═════ SUPPLIED TEXT ═════
Detailed Description

template<unsigned Bits = 21u>
class peclet::core::amr::AmrFlow< Bits >

Definition at line 408 of file flow.hpp.

Member Typedef Documentation

◆ Octree

template<unsigned Bits = 21u>
using peclet::core::amr::AmrFlow< Bits >::Octree = BlockOctree<3, Bits>

Definition at line 410 of file flow.hpp.

Member Function Documentation

◆ init()

template<unsigned Bits = 21u>
void peclet::core::amr::AmrFlow< Bits >::init ( const Octree t,
Real  h0,
Vec< 3 >  origin = Vec<3>{} 
)
inline

Definition at line 412 of file flow.hpp.

◆ setDensity()

template<unsigned Bits = 21u>
void peclet::core::amr::AmrFlow< Bits >::setDensity ( double  rho)
inline

Definition at line 417 of file flow.hpp.

◆ setViscosity()

template<unsigned Bits = 21u>
void peclet::core::amr::AmrFlow< Bits >::setViscosity ( double  mu)
inline

Definition at line 418 of file flow.hpp.

◆ setDt()

template<unsigned Bits = 21u>
void peclet::core::amr::AmrFlow< Bits >::setDt ( double  dt)
inline

Definition at line 419 of file flow.hpp.

◆ setBodyForce()
═════ RECORDS SUPPLIED ═════
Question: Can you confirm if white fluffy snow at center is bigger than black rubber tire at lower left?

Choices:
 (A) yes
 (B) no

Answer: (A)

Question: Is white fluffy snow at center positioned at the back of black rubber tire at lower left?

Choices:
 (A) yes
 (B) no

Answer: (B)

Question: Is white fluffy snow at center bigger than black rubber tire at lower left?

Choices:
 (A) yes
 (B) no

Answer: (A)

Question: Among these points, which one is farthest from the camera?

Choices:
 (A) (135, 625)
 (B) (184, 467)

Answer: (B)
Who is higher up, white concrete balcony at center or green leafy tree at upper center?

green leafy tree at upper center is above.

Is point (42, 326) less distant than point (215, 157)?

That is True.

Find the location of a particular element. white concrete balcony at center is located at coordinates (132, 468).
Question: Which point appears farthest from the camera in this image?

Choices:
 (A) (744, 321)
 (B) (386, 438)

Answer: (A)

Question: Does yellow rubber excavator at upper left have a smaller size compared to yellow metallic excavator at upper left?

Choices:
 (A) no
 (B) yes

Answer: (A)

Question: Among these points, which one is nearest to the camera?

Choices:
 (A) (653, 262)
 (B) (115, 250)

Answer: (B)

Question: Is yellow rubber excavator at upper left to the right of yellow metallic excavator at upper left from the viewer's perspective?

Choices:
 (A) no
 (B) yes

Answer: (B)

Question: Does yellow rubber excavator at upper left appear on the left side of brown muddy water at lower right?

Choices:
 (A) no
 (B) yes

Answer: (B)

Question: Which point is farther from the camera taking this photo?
═════
▸ **WHAT TO DO**:
1. Reproduce the section of the records that opens with the line containing "Question: Is white fluffy snow at center positioned" and closes with the line containing "That is True.", substituting "red brick wall" for "black rubber tire" and leaving everything else unchanged.
2. Pick up the AmrFlow class documentation at the point where it stops, and continue it.
The records have no connection to the documentation text.

▸ **PER-TASK ANSWERS**:
1.
Question: Is white fluffy snow at center positioned at the back of red brick wall at lower left?

Choices:
 (A) yes
 (B) no

Answer: (B)

Question: Is white fluffy snow at center bigger than red brick wall at lower left?

Choices:
 (A) yes
 (B) no

Answer: (A)

Question: Among these points, which one is farthest from the camera?

Choices:
 (A) (135, 625)
 (B) (184, 467)

Answer: (B)
Who is higher up, white concrete balcony at center or green leafy tree at upper center?

green leafy tree at upper center is above.

Is point (42, 326) less distant than point (215, 157)?

That is True.

2.
template<unsigned Bits = 21u>
void peclet::core::amr::AmrFlow< Bits >::setBodyForce ( double  fx,
double  fy,
double  fz 
)
inline

Definition at line 420 of file flow.hpp.

◆ setPressurePCG()

template<unsigned Bits = 21u>
void peclet::core::amr::AmrFlow< Bits >::setPressurePCG ( bool  on)
inline

Use MG-preconditioned CG for the pressure solve (default) vs plain V-cycles.

Definition at line 422 of file flow.hpp.

◆ setAdvection()

template<unsigned Bits = 21u>
void peclet::core::amr::AmrFlow< Bits >::setAdvection ( bool  on)
inline

Enable momentum advection ∇·(u u) (default OFF ⇒ Stokes).

The high-order flux is second-order upwind (SOU) by default; the first-order-upwind part is solved implicitly (folded into the momentum operator) and the (SOU−FOU) difference is the explicit deferred correction — unconditionally stable for the FOU part, exact-SOU at steady state. This is the same implicit-FOU + deferred-SOU scheme as the host oracle::AmrFlow and flow's collocated grid (set_implicit_advection).

Definition at line 429 of file flow.hpp.

◆ setImplicitAdvection()

template<unsigned Bits = 21u>
void peclet::core::amr::AmrFlow< Bits >::setImplicitAdvection ( bool  on)
inline

Implicit-FOU deferred correction (default ON).

OFF ⇒ the whole high-order advection is explicit (no FOU in the operator) — only conditionally stable.

Definition at line 432 of file flow.hpp.

◆ setAdvectionScheme()

template<unsigned Bits = 21u>
void peclet::core::amr::AmrFlow< Bits >::setAdvectionScheme ( int  s)
inline

High-order advection scheme: 0 = second-order upwind (SOU, default), 1 = Koren TVD.

Definition at line 434 of file flow.hpp.

◆ setMomentumTol()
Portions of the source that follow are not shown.